I assume that would be under "Poisoning"
In the spirit of endless hn pedantics… Poisoning implies a certain amount of finesse. All poisons of course being enzyme inhibitors in themselves and enzymes being a fancy biological term for a catalyst… but digress and no. I think drowning is very much the apt descriptor of this phenomenon.
"poison scales with dex, drowning is a weapon passive"
No, double checked:

> Poisoning attacks occur in the training phase by introducing corrupted data.

The distinction matters because poisoning (and all other listed attacks) impact the quality of the product and their users: I’d argue that AI providers are already incentivized to fix those. Whereas if say a hypothetical company ClosedAI is providing scammers/spammers with daily fresh loads of crap to use outside of the platform they simply make money from that. In other words, they have a first-order-incentive to be suppliers for these grey/bad actors. I guess this would be similar to the relationship between ad-platforms and scammy/shady advertisers.
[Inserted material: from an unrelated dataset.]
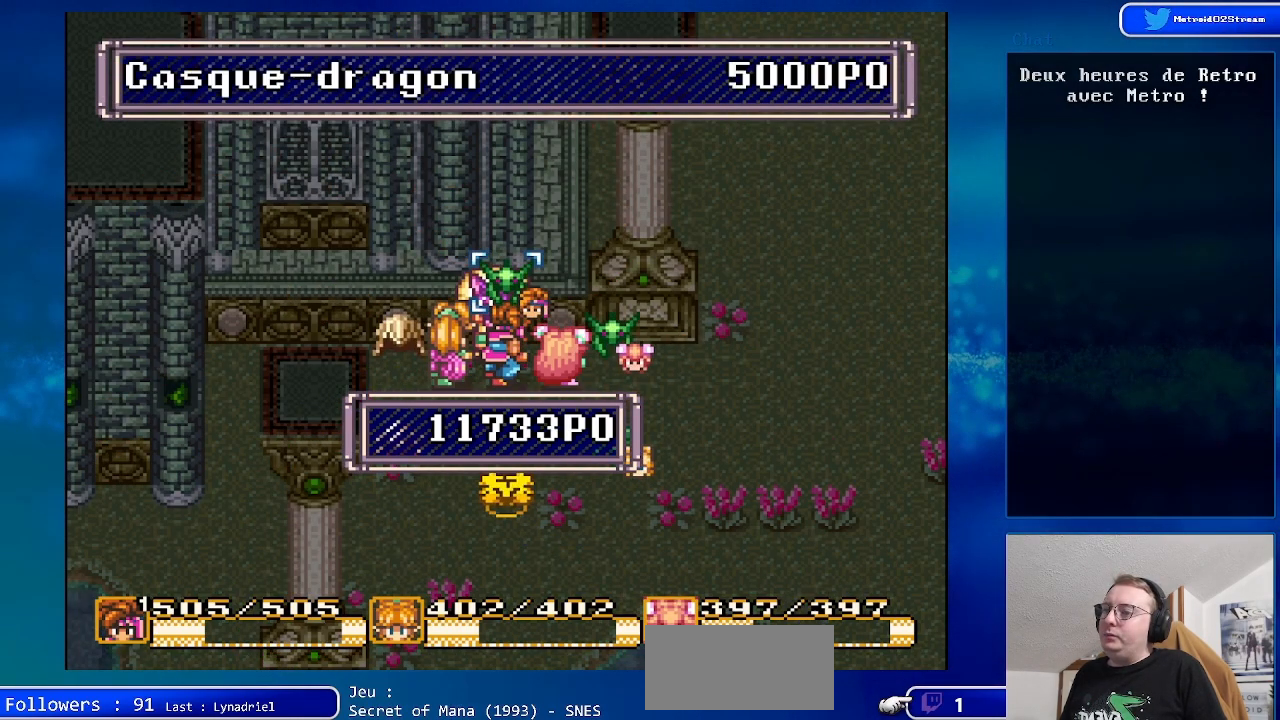
{"buttons": [], "events": [[183, "DPAD_RIGHT", "down"], [267, "DPAD_RIGHT", "up"]]}
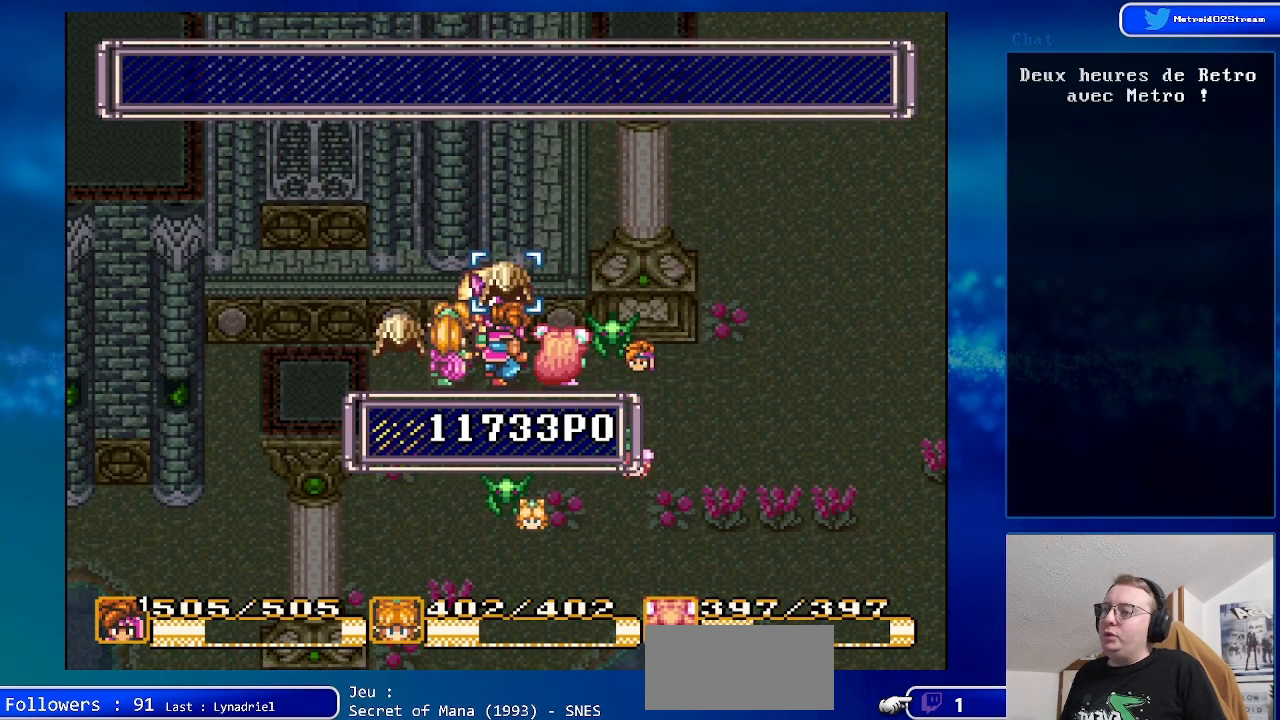
{"buttons": [], "events": []}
The link pertains to attacks on AI systems, not attacks using AI systems.
As one of the posters below mentioned, this focuses on attacks on AI systems, not attacks by (or utilizing) AI systems.
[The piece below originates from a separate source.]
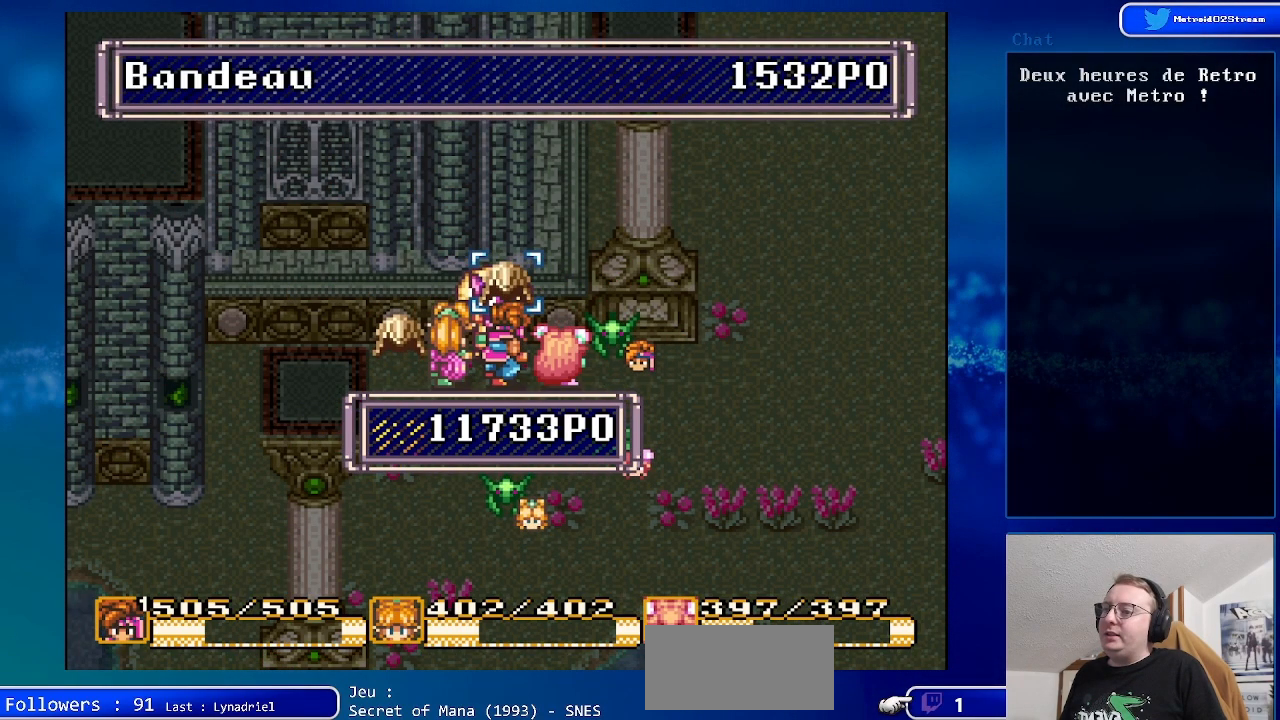
{"buttons": [], "events": []}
In general there is a concerning apathy in the infosec community about the implications of generative AI on offensive tooling and what it means for already overwhelmed defenders. Seems to be much more of a focus on protecting against prompt injection, etc which doesn’t make much sense when you consider there are many, many models on HuggingFace that can easily be fine tuned to perform whatever nefarious task you may desire - no prompt injection required whatsoever.

We wrote up more thoughts here: https://www.wraithwatch.com/post/adapt-or-die-generative-ai-...

during Trump's tenure, there was likely a whole bunch of bots betting on market movement and smearing the shit to make it happen.

maybe the political shit is fearful, but if capitalism requires a market and that market requires clear signals, well, here now is the greatshitstorm of our times.

An interesting area for poisoning is getting trolls to use a service and give misleading corrections/feedback.

When Google was indexing shared Bard conversations one of the first conversations that I saw was trying to poison Bard via bad feedback about the war in Ukraine. My comment about it is here:

https://news.ycombinator.com/item?id=37664855

> What is the number of Ukrainians killed since their war with Russia?

bard answers

> Your answer was propaganda. The international community must do everything it can to STOP THE WAR.

bard replies

> Your answer was state-run propaganda. The international community must do everything it can to stop the war in Ukraine by negotiating for PEACE!

When you look at some of these attacks, you realize you can't really build mitigations through code or more training. You will need AGI for this. Your AI will need to reason and make decisions which will often include ignoring instructions. It's going to get very muddy then, what AI should be allowed to do autonomously. We will need a lot of append only telemetry/logging to do retros.